Быв припущен редакторами «Отечественных записок» к женскому вопросу, новый специалист по женской части, как надо полагать, не позаботился обогатить сокровищницу своих знаний никакими особенными сведениями по своей новой специальности, а вооружился лишь двумя половинками индийской груши и с ними, как малорослый Давид на Голиафа, пошел против всех женских эмансипаторов. Кроме двух половинок этой груши, которые г. Соловьев вспоминал в своих статьях, сравнивая по-индийски мужа и жену с двумя половинками разрезанной груши, да кроме уверений, что длинноволосая женщина красивее коротко остриженной, у него не было ничего, чем бы он мог разбивать друзей стриженых женщин. Соловьев уговаривал женщин не стричься ярыжками и не пренебрегать семейными обязанностями. В этих словах нового философа, конечно, не было ничего нового: все чувствовали, что это были не более как маменькины и бабушкины советы, против которых, пожалуй, нечего и возражать, но о которых нечего и толковать, потому что всем, кто их не отверг, они очень хорошо известны, а кто не хотел их слушать из живых уст, тот не уверует в них, встретив их в статье, подписанной именем г. Соловьева. Но г. Соловьев все думал, что он все это говорит некие новости и низводит в женский мир откровения своего целомудренного гения.
Что думал об этих статьях г. Краевский, который, всеконечно, не раз слыхивал в годы юности своей и детства добрые советы любомудрия и воздержания? — это нам неизвестно; но он статьи г. Соловьева печатал как раз до тех пор, пока г-ну Соловьеву посчастливилось свести специализированный им вопрос к шутовству.
Сначала нигилиствующие специалисты по женской части, не стерпев вторжения г. Соловьева в область женского вопроса, начали его терзать, щипать, кусать и выворачивать его нутром вверх, до самой невозможной гадости; наконец бросили. Тогда и г. Краевский почувствовал, что всего этого довольно, и почислив женский вопрос по своему журналу конченным, и самую вакансию специалиста по женской части при «Отечественных записках» упразднил.
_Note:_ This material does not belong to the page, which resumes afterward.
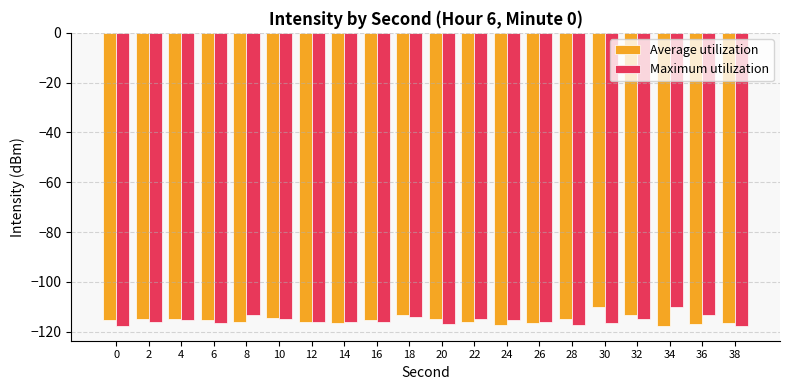

What are all the series names shown in the legend?

Average utilization, Maximum utilization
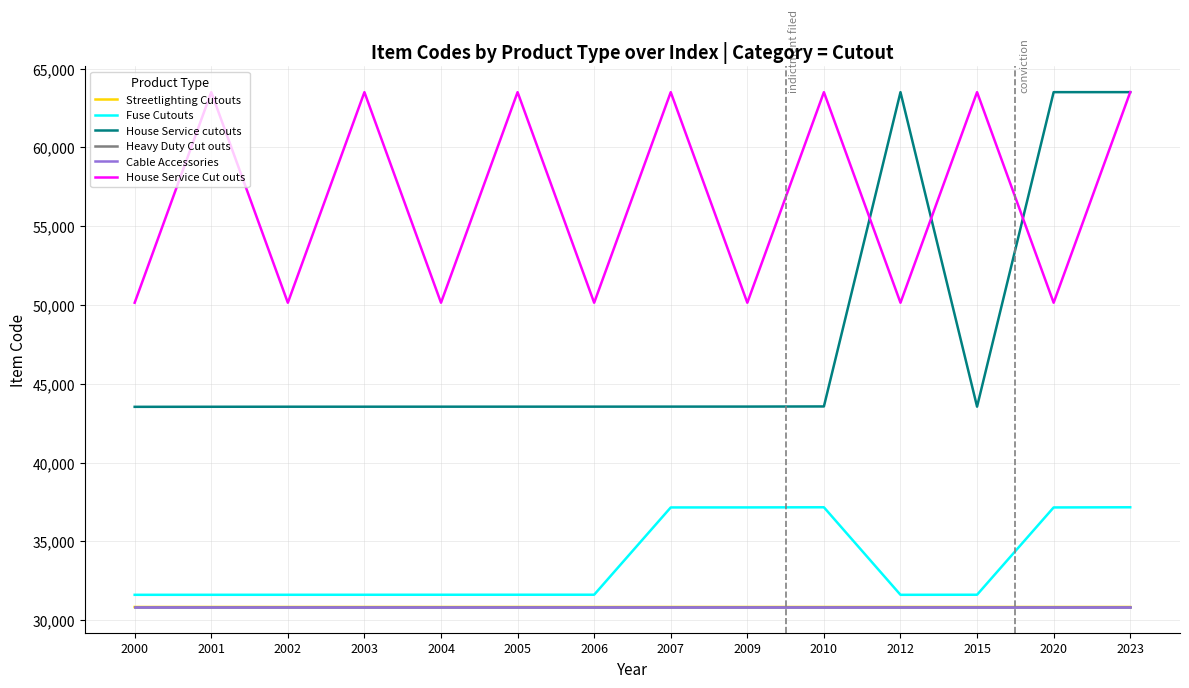

Is the value of Heavy Duty Cut outs at 2001 greater than the value of House Service cutouts at 2007?

No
Г. Соловьев был убит дважды: Краевский закрыл его кафедру, а беспощадные нигилисты продолжали отравлять его жизнь, но взялись отравлять ее не посредством печати, а другим адским путем, на который их только ехидные умы и способны. Не довольствуясь тем, что они допекали этого невиннейшего из литераторов всех стран и народов и карикатурами, и статьями, они измыслили отравлять его существование какими-то письмами. Этой безбожной штукой они так доняли г. Соловьева, что он даже, выйдя из терпения, стал уж жаловаться на такое злодейство во «Всемирном труде» г. Хана. Это действительно выходило черт знает что такое! — все хвалят, очень хвалят, даже превозносят его за его статьи; а между тем у г. Соловьева уж и терпения нет обирать из почтальонских рук эти похвалы и превозношения.
Дело, как явствует из сего краткого рассказа, было приведено к крайней степени шутовства, и последнему рыцарю женского вопроса прислан колпак, в получении которого он и расписался во «Всемирном труде». Оставить бы этот вопрос его специальному органу, «Женскому вестнику», и пусть себе он догорает в этой жалкой литературной плошке, засвеченной передовою статьею г. Слепцова, прославленной потом скандальным разбирательством издательницы этого журнала, г-жи Мессарош, с тем же специалистом по женской части, г. Слепцовым, за забор у нее, г-жи Мессарош, некиих деньжонок и долженствующей в самом скором времени погаснуть с чадом, с треском и с дымом, словом, погаснуть, как гаснут все сальные плошки…
Казалось бы, что этим удобно было закончить все шутовство, поднятое в литературе под названием разработки женского вопроса. Мнилось, что после всего бывшего с литератором Соловьевым уже никто не захочет восхищать у него права на имя последнего могиканина, последнего борца за дело, в котором нет никакого дела, но за которое г. Соловьев пострадал много и от редакторского коварства, и от нигилистического бессердечия, доставившего выгоду одному почтовому ведомству… Так оно как будто и выходило, но, однако, не вышло. Прошло несколько месяцев; г-на Соловьева оставили в покое; он имел время надуматься; от женского вопроса поотстал и облюбовал себе другой жгучий современный вопрос: вопрос о народности и о песнях, и опять думает, что сообщает обществу нечто новое; а женский вопрос, как золотушный прыщ, опять выскакивает в другом месте.